Era uma casa modesta. Entramos pela sala de pobre mobília. Fiquei procurando algo interessante para comentar. Nada encontrei. Me entristeceu bastante a condição em que ela agora vivia. Logo ela se aproximou, tomou minhas mãos e me conduziu a outro aposento em plano inferior. Este apresentava melhor aspecto, todo forrado e decorado. Desci o pequeno degrau primeiro, depois a tomei nos braços. Mantive-a assim suspensa, colada junto ao meu peito. O tempo marcara impiedosamente seu rosto, mas seu corpo estava mais enxuto, sem a exuberância que lhe fora característica. Assim tão próximos, senti que ela também observava minhas marcas do tempo. “Perdoe as cicatrizes” - lhe falei. “Ganhei-as na luta com a vida e nem sei bem o que mais na vida ganhei”.

“Essas esteiras são deliciosas” - ela me indicou, sugerindo generosamente que fôssemos para o chão.

Enfim ela estava ali. Deitada sob o meu corpo. Disponível. Inteira e finalmente disponível.

Detive meus olhos no fundo dos olhos dela e as palavras que lhe disse vieram do mais profundo de meu ser: “de uma coisa você pode ter certeza: jamais em toda a sua vida alguém te amou tão sincera, apaixonada e incondicionalmente quanto eu! Ninguém te desejou e te renunciou tanto quanto eu!
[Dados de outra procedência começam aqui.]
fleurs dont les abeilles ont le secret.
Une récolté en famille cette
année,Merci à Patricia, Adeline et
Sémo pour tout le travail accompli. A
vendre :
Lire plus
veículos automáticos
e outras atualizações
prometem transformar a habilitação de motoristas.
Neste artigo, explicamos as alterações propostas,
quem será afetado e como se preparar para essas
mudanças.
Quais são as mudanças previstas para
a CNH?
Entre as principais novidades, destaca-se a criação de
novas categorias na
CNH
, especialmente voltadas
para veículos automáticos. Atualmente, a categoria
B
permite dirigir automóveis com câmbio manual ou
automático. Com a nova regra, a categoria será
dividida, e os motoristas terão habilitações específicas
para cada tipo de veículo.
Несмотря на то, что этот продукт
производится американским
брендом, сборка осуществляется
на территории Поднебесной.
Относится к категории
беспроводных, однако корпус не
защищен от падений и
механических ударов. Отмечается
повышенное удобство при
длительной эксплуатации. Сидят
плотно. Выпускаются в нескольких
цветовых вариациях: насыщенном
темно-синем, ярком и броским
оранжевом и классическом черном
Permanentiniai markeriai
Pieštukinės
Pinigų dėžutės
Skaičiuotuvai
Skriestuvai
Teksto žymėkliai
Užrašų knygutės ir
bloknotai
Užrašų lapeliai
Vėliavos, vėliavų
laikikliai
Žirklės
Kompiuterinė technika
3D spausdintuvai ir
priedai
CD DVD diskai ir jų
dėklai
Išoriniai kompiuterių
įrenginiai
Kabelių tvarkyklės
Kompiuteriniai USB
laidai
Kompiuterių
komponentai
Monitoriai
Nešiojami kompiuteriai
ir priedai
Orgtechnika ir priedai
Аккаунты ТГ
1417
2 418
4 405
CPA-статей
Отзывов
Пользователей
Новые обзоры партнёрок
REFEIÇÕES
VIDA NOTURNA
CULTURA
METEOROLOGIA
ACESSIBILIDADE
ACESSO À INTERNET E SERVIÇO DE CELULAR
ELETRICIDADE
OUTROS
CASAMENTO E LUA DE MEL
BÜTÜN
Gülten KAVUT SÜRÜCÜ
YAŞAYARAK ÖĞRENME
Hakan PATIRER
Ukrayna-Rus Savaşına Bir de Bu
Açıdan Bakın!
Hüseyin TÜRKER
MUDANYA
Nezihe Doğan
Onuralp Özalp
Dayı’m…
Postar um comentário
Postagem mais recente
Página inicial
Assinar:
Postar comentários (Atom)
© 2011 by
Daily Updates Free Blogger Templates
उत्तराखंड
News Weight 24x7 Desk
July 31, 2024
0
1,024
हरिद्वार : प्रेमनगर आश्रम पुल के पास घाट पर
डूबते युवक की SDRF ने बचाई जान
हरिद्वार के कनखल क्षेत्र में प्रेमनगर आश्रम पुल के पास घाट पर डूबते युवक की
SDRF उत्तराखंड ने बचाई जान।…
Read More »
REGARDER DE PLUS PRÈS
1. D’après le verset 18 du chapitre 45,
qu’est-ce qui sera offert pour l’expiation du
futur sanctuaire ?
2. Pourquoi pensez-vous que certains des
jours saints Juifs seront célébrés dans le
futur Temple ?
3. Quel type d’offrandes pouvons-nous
Mas, agora, me dá um tempo... Sinto-me distante, abobado, sem saber direito se estou vivo, pensando, sonhando, ou me...”

A blusa entreaberta deixava vislumbrar o que fora, ainda era, seu maravilhoso par de seios. Comecei por ali, ela se entregando em puro abandono.

Quando os tive nus, comentei: - “ainda são o que sempre foram: twin peaks, rochas de Gibraltar, oitava maravilha do mundo moderno, produto do glorioso reinado da mini-saia, a quem você acrescentou o desprezo do soutien”.

Meio sem ouvir meu comentário, ela reclamou: - “a esteira está úmida aqui. Preciso falar com a mulher”.

Maldição - pensei. A realidade do universo delas passa sempre antes pela doméstica. Depois piorou mais ainda: - “divido esse espaço com um amigo”, ela disse. – “Mas não se preocupe: ele está de hidromel”.

Hidromel? Fiquei intrigado. Hidromel? Não seria um alimento dos deuses? Eu, se tivesse algum poder sobrenatural, me alimentaria do mel daqueles seios, da fartura daqueles lábios carnudos...

Lentamente, como se tivesse outro tanto tempo para viver e esperar, continuei a acariciar e sugar aquelas delícias.

Durou pouco. Bateram à porta. O maldito cara chegou. Poderia ter ficado o resto da vida com seu hidromel, mas voltou.

Ela levantou-se apressada.

The dream is over, eu chorei. Outra vez is over. Desta vez para sempre is over!